Wholeheartedly agree with the rest of the comment.

fragmede · on Jan 25, 2025

on the topic of censorship, US LLMs' censorship is called alignment. llama or ChatGPT's refusal on how to make meth or nuclear bombs is the same as not answering questions abput Tiananmen tank man as far as the matrix math word prediction box is concerned.

throwaway314155 · on Jan 25, 2025

The distinction is that one form of censorship is clearly done for public relations purposes from profit minded individuals while the other is a top down mandate to effectively rewrite history from the government.

lecretinus · on Jan 29, 2025

>to effectively rewrite history from the government.

This is disingenuous. It's not "rewriting" anything, it's simply refusing to answer. Western models, on the other hand, often try to lecture or give blatantly biased responses instead of simply refusing when prompted on topics considered controversial in the burger land. OpenAI even helpfully flags prompts as potentially violating their guidelines.

nwienert · on Jan 25, 2025

I mean US models are highly censored too.

audunw · on Jan 26, 2025

How exactly? Is there any models that refuse to give answers about “the trail of tears”?

False equivalency if you ask me.

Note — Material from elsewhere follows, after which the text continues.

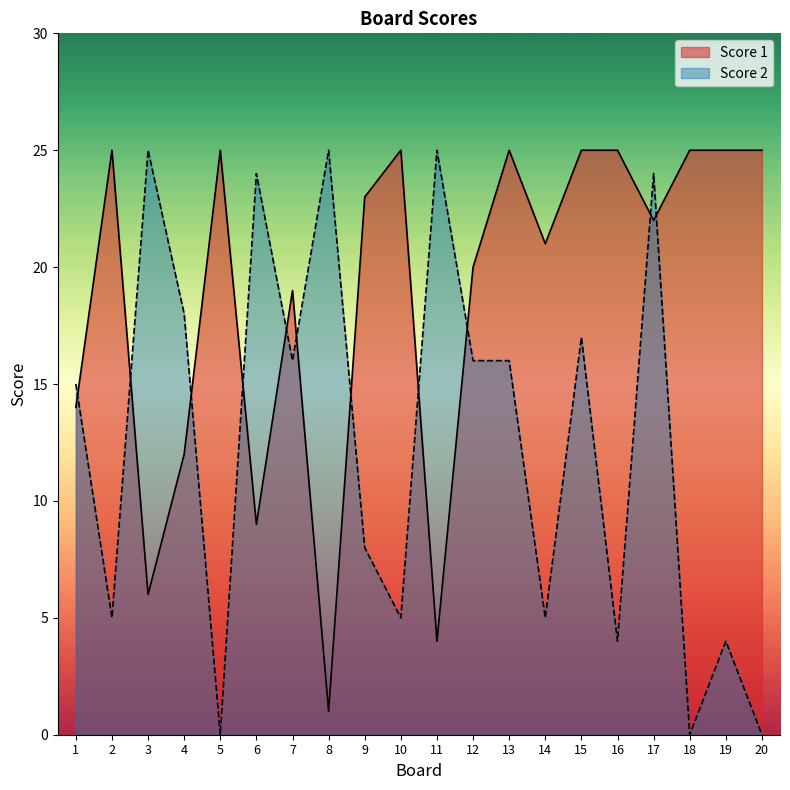

What is the difference between the Score 2 values at 4 and 8?

7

There may be some alignment to make the models polite and avoid outright racist replies and such. But political censorship? Please elaborate

nwienert · on Jan 27, 2025

I guess it depends on what you care about more: systemic "political" bias or omitting some specific historical facts.

IMO the first is more nefarious, and it's deeply embedded into western models. Ask how COVID originated, or about gender, race, women's pay, etc. They basically are modern liberal thinking machines.

Now the funny thing is you can tell DeepSeek is trained on western models, it will even recommend puberty blockers at age 10. Something I'm positive the Chinese government is against. But we're discussing theoretical long-term censorship, not the exact current state due to specific and temporary ways they are being built now.